NEW YORK ― A star-studded slate of comedians and musicians filled the Hulu Theater at New York’s Madison Square Garden on Monday night for the 12th annual Stand Up for Heroes event. Although the goal was to raise money for the Bob Woodruff Foundation, which supports injured veterans and their families, some celebrity guests couldn’t help getting a little political onstage on the eve of the midterm elections.
“All the servicepeople, I’m so glad you’re here. I thought you’d be at the border,” he told the crowd, which included dozens of veterans in uniform. “I’m so scared. There’s thousands of sharecroppers coming at America at 1 to 2 miles per hour. They’ll be here by April.”

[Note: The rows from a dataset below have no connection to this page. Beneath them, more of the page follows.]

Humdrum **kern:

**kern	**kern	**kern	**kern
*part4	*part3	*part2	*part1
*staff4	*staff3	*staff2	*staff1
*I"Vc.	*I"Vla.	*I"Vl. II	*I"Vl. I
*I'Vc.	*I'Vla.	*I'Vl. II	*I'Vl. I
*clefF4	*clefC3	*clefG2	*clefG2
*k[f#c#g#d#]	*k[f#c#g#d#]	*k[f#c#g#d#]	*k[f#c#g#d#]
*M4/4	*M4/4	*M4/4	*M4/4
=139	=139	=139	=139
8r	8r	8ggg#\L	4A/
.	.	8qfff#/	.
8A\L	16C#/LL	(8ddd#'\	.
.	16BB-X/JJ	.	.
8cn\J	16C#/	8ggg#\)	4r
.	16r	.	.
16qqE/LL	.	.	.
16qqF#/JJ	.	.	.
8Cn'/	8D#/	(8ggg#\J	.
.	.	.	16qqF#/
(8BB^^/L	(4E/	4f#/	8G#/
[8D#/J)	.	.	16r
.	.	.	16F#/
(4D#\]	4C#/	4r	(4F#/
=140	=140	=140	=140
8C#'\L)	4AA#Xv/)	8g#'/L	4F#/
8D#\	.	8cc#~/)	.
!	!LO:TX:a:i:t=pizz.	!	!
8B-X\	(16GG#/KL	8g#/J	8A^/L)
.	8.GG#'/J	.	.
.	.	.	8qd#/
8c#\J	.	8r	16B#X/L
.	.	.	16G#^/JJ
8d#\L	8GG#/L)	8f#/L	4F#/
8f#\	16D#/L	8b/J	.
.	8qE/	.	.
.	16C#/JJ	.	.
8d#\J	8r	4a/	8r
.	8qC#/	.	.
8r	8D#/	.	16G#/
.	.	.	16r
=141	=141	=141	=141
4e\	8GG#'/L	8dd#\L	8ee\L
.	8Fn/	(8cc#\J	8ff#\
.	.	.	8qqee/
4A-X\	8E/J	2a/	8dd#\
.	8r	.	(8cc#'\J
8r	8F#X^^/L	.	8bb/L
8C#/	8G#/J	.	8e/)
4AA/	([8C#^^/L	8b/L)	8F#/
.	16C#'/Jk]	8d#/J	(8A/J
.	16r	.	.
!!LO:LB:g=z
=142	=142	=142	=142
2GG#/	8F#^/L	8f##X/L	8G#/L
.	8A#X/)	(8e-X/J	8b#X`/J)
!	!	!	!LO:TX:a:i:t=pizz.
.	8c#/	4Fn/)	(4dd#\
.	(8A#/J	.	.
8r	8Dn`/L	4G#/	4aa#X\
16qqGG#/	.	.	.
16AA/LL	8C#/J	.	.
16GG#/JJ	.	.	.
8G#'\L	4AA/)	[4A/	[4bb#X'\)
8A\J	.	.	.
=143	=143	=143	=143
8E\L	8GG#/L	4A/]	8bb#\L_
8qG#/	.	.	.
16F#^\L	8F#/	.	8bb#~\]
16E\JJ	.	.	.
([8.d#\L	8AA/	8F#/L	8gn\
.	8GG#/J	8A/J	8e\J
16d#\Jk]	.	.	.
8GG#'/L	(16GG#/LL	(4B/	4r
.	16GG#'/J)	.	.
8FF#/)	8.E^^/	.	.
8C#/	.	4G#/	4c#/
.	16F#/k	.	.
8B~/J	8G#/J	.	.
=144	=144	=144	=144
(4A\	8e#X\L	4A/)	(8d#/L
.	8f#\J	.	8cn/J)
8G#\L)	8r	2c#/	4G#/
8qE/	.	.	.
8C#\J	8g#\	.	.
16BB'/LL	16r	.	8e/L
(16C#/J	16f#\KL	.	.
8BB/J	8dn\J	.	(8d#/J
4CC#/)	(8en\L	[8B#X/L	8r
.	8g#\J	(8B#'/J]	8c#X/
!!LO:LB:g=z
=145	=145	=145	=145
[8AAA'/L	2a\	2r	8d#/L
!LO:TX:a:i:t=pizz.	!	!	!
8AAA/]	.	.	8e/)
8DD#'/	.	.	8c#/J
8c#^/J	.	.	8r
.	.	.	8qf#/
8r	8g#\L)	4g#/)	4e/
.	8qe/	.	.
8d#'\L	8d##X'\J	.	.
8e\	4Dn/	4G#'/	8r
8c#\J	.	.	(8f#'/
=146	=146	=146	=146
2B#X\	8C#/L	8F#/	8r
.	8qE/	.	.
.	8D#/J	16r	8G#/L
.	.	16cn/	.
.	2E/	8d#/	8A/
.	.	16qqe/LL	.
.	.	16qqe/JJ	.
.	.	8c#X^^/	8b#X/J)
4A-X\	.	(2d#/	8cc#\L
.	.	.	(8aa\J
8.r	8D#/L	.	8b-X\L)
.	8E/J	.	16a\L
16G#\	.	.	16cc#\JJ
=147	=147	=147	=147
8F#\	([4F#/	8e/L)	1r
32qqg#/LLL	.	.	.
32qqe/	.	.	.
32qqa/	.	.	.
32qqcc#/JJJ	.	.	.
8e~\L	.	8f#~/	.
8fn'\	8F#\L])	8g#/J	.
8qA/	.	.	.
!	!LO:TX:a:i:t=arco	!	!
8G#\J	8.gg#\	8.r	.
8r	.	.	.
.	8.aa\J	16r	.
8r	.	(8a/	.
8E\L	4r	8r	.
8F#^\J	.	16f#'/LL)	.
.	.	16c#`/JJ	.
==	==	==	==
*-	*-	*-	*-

“We’re in a terrible situation with the world,” he said, later addressing the epidemic of gun violence in America. “I don’t understand how we’re not doing anything. You know, if other people kill us, we’ll go to their place forever. It’s basically how Americans know geography now. But if we kill each other, we do nothing.”
Stewart wasn’t the only comic to touch on politics. British comedian Jimmy Carr said, “Trump ran on a campaign saying that he wanted to build a wall. That was his one good idea, because walls work … I was in China last year. I didn’t see one Mexican.”
Carr added, “I realize it’s divisive to talk about your president, because Donald Trump’s presidency has really divided public opinion. Some people think he’s a breath of fresh air. And some people think he’s a fucking idiot. But one thing’s for sure: He’s a fucking idiot.”
Stewart and Carr were joined by fellow comedians Seth Meyers and Jim Gaffigan, and Eric Church and Bruce Springsteen performed. The Boss, a frequent guest at the annual event, sang “This Hard Land” and “Dancing in the Dark,” as well as “If I Should Fall Behind” with his wife, Patti Scialfa. He brought Church onstage to join him on “Working on the Highway.”
The celebrity guests largely stayed focused on the task at hand: raising money for the Woodruff Foundation, started by the ABC News journalist, who was injured while on assignment in Iraq in 2006. Throughout the evening, Woodruff and his wife, Lee Woodruff, stressed the importance of voting in Tuesday’s midterm elections, particularly in light of the servicemen and -women in attendance.
“For everyone tomorrow who’s maybe thinking the rain is not a reason to go out and vote,” Lee Woodruff said, “these men and woman preserve our right every day to vote red, white, blue, purple, yellow — please … go out and vote.”